• WORK TASK: Reproduce the text of every row below word for word, leaving out the pictures.

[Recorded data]
....................

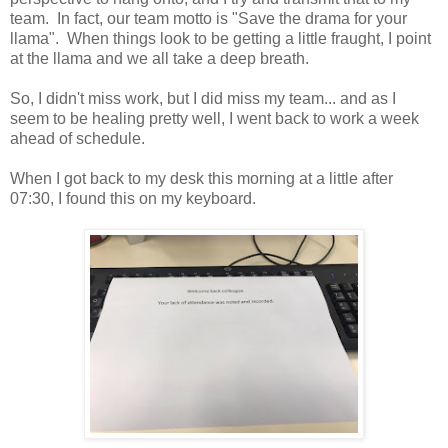
team. In fact, our team motto is "Save the drama for your
llama". When things look to be getting a little fraught, I point
at the llama and we all take a deep breath.
So, I didn't miss work, but I did miss my team... and as I
seem to be healing pretty well, I went back to work a week
ahead of schedule.
When I got back to my desk this morning at a little after
07:30, I found this on my keyboard.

....................

• EXERCISE RESPONSE:
team. In fact, our team motto is "Save the drama for your
llama". When things look to be getting a little fraught, I point
at the llama and we all take a deep breath.
So, I didn't miss work, but I did miss my team... and as I
seem to be healing pretty well, I went back to work a week
ahead of schedule.
When I got back to my desk this morning at a little after
07:30, I found this on my keyboard.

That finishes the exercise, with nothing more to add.